2004-11-03 11:36:56

by Thomas Oulevey

[permalink] [raw]
Subject: 2.4 lockup issue (flush_tlb_all)

Hello,

We are experiencing some lockup problems with our SMP configuration.
Here are the details :
- The computers lockup with no relevant logs.
- The kernel still replies to ping but higher level services are not
responding.
- After few hours (5-8), the kernel answers again and the load is around
40 then decreasing.

We manage to get some SysRq showPc output (screenshot :
http://www.elonex.ch/shot/)
According to the basic sysreq debugging, the problem seems to be related
to the function flush_tlb_all, and it is triggered with a write or read
(local or on nfs sometimes).

I looked at the LKML, and didn't find any known issues.
Maybe it has been corrected but not backported by redhat !
I'll appreciate any help.

Thank you in advance.

detailed configuration :
---------------
Processor : 2 x 2.8Ghz Pentium Xeon
Motherboard : Intel se7501cw2
Memory : 4 x 512MB DDR 266 ECC registered
Kernel : 2.4.20-31 (Redhat 7.3 with updates)
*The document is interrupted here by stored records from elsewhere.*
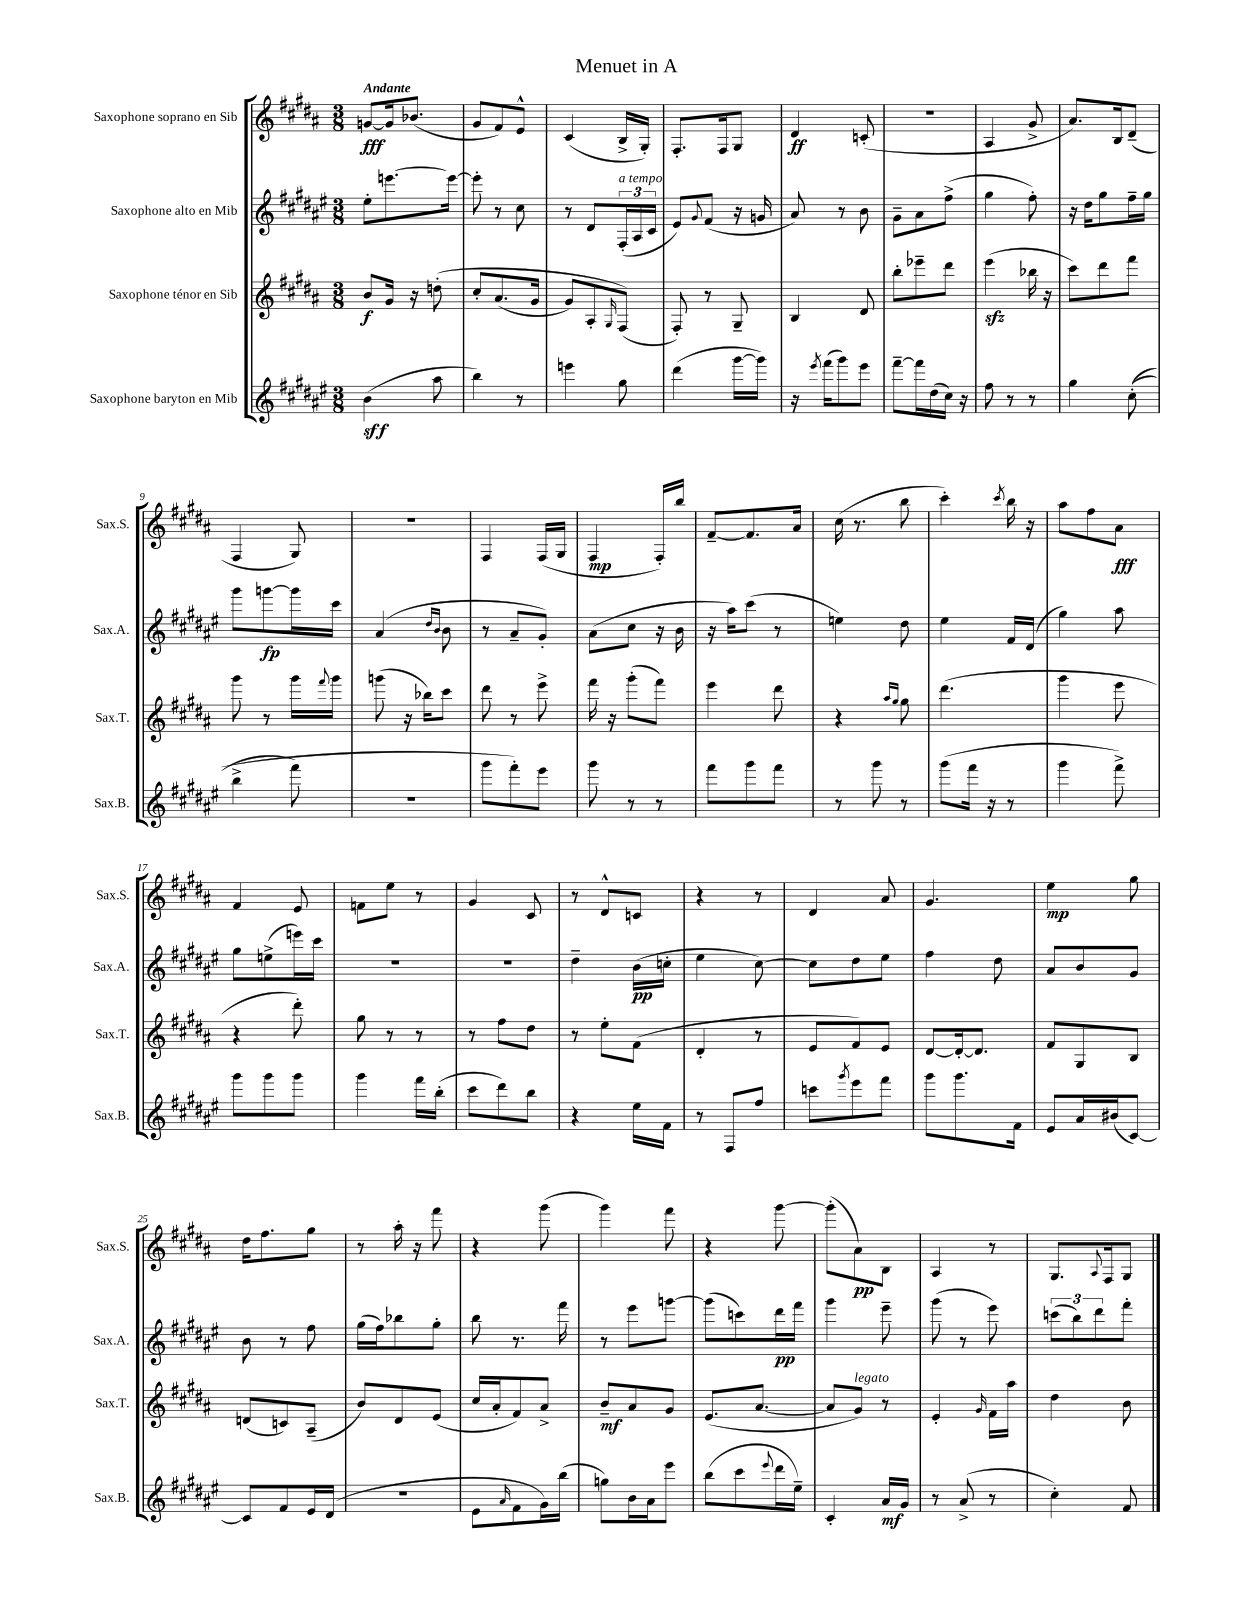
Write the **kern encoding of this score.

**kern	**kern	**kern	**kern
*staff4	*staff3	*staff2	*staff1
*clefG2	*clefG2	*clefG2	*clefG2
*k[f#c#g#d#a#e#]	*k[f#c#g#d#a#]	*k[f#c#g#d#a#e#]	*k[f#c#g#d#a#]
*M3/8	*M3/8	*M3/8	*M3/8
(4b	8b	8ee#'	[8g
.	16g#	[8.eee	16g]
.	16r	.	(8.b-
8aa#	&(8dd'	.	.
.	.	16eee_	.
=	=	=	=
4bb)	8cc#'	8eee']	8g#
.	(8.a#	8r	8f#)
8r	.	8cc#	8e^^
.	16g#	.	.
=	=	=	=
4eee	8g#)	8r	(4c#
.	8A#'	8d#	.
.	16qqG#	.	.
8gg#	(8F#&)	(24F#'	16B^
.	.	24A#	.
.	.	.	16G#')
.	.	24c#	.
=	=	=	=
(4ddd#	8F#')	8e#)	8.F#'
.	.	8qqg#	.
.	8r	(8f#	.
.	.	.	16F#
[16ggg#	8G#~	16r	8G#
16ggg#])	.	16g	.
=	=	=	=
16r	4B	8a#)	4d#
8qeee#	.	.	.
(16fff#	.	.	.
8ggg#)	.	8r	.
8eee#	8d#	8b	(8c'
=	=	=	=
[8fff#~	8bb'	8g#~	4.r
16fff#]	8eee-~	8a#	.
(16dd#	.	.	.
16cc#)	8ddd#	(8ff#^	.
16r	.	.	.
=	=	=	=
8ff#	(4eee	4gg#	4A#
8r	.	.	.
8r	16bb-	8ff#')	8g#^
.	16r	.	.
=	=	=	=
4gg#	8ccc#)	16r	8.a#)
.	.	16dd#	.
.	8ddd#	8gg#	.
.	.	.	16B
&((8cc#'	8fff#	16ff#~	(8d#~
.	.	16gg#	.
=	=	=	=
4bb^	8ggg#	8ggg#	4F#
.	8r	[8ggg	.
8fff#)	16ggg#	16ggg]	8G#)
.	8qqfff#	.	.
.	16ggg#	16ccc#	.
=	=	=	=
4.r	(8ggg	(4a#	4.r
.	16r	.	.
.	16bb-)	.	.
.	.	16qqdd#	.
.	.	16qqb	.
.	8ccc#	8b	.
=	=	=	=
8ggg#	8ddd#	8r	4F#
8fff#'&)	8r	8a#~	.
8eee#	8eee^	8g#')	(16F#
.	.	.	16G#
=	=	=	=
8ggg#	16fff#	(8a#	4F#
.	16r	.	.
8r	(8ggg#'	8cc#	.
8r	8fff#)	16r	16F#')
.	.	16b	16bb
=	=	=	=
8fff#	4eee	16r	[8f#~
.	.	16aa#)	.
8ggg#	.	(8ccc#	8.f#]
8fff#	8ddd#	8r	.
.	.	.	16a#
=	=	=	=
8r	4r	4ee)	(16cc#
.	.	.	8.r
8ggg#	.	.	.
.	16qqaa#	.	.
.	16qqgg#	.	.
8r	8gg#	8dd#	8bb
=	=	=	=
(8ggg#	(4.ddd#	4ee#	4ccc#')
16fff#	.	.	.
16r	.	.	.
.	.	.	8qccc#
8r	.	16f#	16bb
.	.	(16d#	16r
=	=	=	=
4ggg#	4ggg#	4gg#)	8aa#
.	.	.	8ff#
8fff#^)	8eee	8aa#	8a#
=	=	=	=
8ggg#	4r	8gg#	4f#
8ggg#	.	(8ee^	.
8ggg#	8ddd#')	16eee)	8e
.	.	16ccc#	.
=	=	=	=
4ggg#	8gg#	4.r	8f
.	8r	.	8ee
16fff#	8r	.	8r
(16bb'	.	.	.
=	=	=	=
8ccc#	8r	4.r	4g#
8ddd#)	8ff#	.	.
8bb	8dd#	.	8c#
=	=	=	=
4r	8r	4dd#~	8r
.	8ee'	.	8d#^^
16ee#	(8f#	(16b	8c
16f#	.	16cc'	.
=	=	=	=
8r	4d#'	4ee#	4r
8F#	.	.	.
8ff#	8r	[8cc#)	8r
=	=	=	=
8ccc	8e	8cc#]	4d#
8qggg#	.	.	.
8eee#	8f#)	8dd#	.
8fff#	8e	8ee#	8a#
=	=	=	=
8ggg#	[8d#	4ff#	4.g#
8.ggg#	16d#'_	.	.
.	8.d#]	.	.
.	.	8dd#	.
16f#	.	.	.
=	=	=	=
8e#	8f#	8a#	4ee
16a#	8G#	8b	.
(16b#	.	.	.
[8c#)	8B	8g#	8gg#
=	=	=	=
8c#]	(8d	8b	16dd#
.	.	.	8.ff#
8f#	8c)	8r	.
16e#	(8A#~	8ff#	8gg#
(16d#	.	.	.
=	=	=	=
4.r	8b)	(16gg#	8r
.	.	16ff#)	.
.	8d#	8bb-	16aa#'
.	.	.	16r
.	(8e	8gg#'	8fff#
=	=	=	=
8e#	16cc#	8bb	4r
.	16a#'	.	.
16qqa#	.	.	.
8f#	8f#)	8.r	.
16g#)	8a#^	.	(8ggg#
(16bb	.	16fff#	.
=	=	=	=
8gg)	8b~	8r	4ggg#)
16b	8a#	8eee#	.
16a#	.	.	.
8eee#	8g#	[8ggg	8fff#
=	=	=	=
(8bb	(8.e	(8ggg]	4r
8ccc#	.	8ccc)	.
.	[8.a#	.	.
8qqeee#	.	.	.
16ddd#	.	16ddd#	[8ggg#
16ee#~)	.	16fff#	.
=	=	=	=
4c#'	8a#]	4ggg#	(8ggg#']
.	8g#)	.	8a#)
16a#	8r	8eee#~	8B
16g#	.	.	.
=	=	=	=
8r	4e'	(8ggg#	4A#
(8a#^	.	8r	.
.	16qqg#	.	.
8r	16f#	8eee#)	8r
.	16aa#	.	.
=	=	=	=
4cc#')	4dd#	(12ccc	8.G#
.	.	12bb)	.
.	.	12ddd#	.
.	.	.	8qqA#
.	.	.	16F#
8f#	8b	8fff#'	8G#
==	==	==	==
*-	*-	*-	*-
PLEASE CC the answers/comments

--
Thomas OULEVEY System Engineer
Elonex Switzerland Email: [email protected]
Switzerland


2004-11-07 20:29:02

by Marcelo Tosatti

[permalink] [raw]
Subject: Re: 2.4 lockup issue (flush_tlb_all)
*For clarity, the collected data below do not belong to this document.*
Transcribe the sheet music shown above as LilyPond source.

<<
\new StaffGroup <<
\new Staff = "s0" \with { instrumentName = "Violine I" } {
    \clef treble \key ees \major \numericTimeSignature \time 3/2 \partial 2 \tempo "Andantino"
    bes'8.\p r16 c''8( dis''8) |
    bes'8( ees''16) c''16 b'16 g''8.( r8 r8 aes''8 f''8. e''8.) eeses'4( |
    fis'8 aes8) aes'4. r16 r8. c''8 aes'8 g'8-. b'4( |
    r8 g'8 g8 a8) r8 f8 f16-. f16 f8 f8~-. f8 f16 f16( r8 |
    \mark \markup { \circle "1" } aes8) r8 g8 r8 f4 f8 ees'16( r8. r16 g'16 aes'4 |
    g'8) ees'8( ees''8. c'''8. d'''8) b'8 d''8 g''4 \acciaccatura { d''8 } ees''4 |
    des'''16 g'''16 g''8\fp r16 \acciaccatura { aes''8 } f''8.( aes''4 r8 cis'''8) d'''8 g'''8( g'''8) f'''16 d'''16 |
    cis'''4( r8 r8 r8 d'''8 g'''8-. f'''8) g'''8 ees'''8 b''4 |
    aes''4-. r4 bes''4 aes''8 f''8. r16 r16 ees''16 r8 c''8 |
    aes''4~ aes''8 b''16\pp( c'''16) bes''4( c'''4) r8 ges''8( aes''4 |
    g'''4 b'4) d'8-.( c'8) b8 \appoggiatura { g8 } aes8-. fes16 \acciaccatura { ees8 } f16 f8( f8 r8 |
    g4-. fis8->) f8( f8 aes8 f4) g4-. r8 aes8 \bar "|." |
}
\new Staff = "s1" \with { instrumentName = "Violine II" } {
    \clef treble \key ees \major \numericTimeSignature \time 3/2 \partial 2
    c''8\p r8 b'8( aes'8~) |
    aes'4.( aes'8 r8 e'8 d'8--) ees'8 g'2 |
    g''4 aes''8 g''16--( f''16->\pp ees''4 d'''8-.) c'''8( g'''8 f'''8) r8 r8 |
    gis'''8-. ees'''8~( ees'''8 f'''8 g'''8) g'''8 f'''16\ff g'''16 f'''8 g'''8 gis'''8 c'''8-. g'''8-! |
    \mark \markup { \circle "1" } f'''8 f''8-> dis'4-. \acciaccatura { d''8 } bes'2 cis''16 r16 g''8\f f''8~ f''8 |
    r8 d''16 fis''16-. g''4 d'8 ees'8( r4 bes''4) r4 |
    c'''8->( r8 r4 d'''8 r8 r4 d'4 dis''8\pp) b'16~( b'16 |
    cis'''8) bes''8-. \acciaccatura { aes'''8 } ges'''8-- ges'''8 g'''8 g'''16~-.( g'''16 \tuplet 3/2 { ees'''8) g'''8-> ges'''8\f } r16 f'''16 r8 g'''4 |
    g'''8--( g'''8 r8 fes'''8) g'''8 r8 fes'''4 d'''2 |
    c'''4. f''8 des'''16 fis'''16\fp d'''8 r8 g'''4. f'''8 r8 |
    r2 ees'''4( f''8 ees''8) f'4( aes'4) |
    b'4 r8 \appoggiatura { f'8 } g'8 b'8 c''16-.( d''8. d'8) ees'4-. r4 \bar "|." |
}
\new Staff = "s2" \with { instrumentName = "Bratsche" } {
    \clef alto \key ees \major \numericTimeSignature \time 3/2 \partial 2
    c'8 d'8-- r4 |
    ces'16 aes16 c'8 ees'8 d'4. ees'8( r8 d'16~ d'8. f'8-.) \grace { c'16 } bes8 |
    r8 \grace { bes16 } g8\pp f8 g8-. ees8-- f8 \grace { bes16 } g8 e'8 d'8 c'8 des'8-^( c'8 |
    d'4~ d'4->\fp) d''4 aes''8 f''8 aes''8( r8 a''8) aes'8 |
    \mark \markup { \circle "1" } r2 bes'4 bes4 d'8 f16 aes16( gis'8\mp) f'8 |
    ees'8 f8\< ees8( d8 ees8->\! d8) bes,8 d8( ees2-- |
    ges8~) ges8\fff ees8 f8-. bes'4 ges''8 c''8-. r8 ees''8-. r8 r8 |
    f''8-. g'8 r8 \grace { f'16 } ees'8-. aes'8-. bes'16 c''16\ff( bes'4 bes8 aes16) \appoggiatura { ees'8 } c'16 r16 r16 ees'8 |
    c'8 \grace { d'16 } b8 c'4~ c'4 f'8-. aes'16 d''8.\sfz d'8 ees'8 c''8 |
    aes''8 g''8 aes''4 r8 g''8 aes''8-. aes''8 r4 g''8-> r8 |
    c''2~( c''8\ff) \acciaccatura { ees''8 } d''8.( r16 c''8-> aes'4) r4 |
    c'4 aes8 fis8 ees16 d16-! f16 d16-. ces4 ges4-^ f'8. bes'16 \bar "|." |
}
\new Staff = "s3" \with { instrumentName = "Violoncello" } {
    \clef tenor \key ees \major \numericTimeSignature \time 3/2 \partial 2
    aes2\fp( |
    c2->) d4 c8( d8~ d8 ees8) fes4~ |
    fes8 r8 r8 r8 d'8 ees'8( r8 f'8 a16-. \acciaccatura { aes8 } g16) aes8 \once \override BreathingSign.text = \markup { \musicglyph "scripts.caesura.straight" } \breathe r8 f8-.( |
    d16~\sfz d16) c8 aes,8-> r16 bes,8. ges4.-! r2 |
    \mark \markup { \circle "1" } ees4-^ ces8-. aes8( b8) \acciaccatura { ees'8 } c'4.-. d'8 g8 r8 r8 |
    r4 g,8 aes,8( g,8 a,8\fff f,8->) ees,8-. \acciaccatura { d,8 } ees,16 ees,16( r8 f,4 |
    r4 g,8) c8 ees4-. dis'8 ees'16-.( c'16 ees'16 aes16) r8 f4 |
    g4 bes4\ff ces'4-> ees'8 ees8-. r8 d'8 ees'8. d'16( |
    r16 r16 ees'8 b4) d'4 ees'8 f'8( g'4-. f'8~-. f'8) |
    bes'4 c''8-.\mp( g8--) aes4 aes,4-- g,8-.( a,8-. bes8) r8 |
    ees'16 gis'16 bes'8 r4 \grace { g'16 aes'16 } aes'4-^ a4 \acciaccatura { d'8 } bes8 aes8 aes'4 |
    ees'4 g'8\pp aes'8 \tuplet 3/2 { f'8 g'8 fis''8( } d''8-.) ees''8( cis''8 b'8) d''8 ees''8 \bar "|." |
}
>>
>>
On Wed, Nov 03, 2004 at 12:36:47PM +0100, Thomas Oulevey wrote:
> Hello,
>
> We are experiencing some lockup problems with our SMP configuration.
> Here are the details :
> - The computers lockup with no relevant logs.
> - The kernel still replies to ping but higher level services are not
> responding.
> - After few hours (5-8), the kernel answers again and the load is around
> 40 then decreasing.
>
> We manage to get some SysRq showPc output (screenshot :
> http://www.elonex.ch/shot/)
> According to the basic sysreq debugging, the problem seems to be related
> to the function flush_tlb_all, and it is triggered with a write or read
> (local or on nfs sometimes).
>
> I looked at the LKML, and didn't find any known issues.
> Maybe it has been corrected but not backported by redhat !
> I'll appreciate any help.
>
> Thank you in advance.
>
> detailed configuration :
> ---------------
> Processor : 2 x 2.8Ghz Pentium Xeon
> Motherboard : Intel se7501cw2
> Memory : 4 x 512MB DDR 266 ECC registered
> Kernel : 2.4.20-31 (Redhat 7.3 with updates)

You should report this one to the RH people, but I think RH 7.3
isnt support anymore?

Upgrading the kernel is a good idea.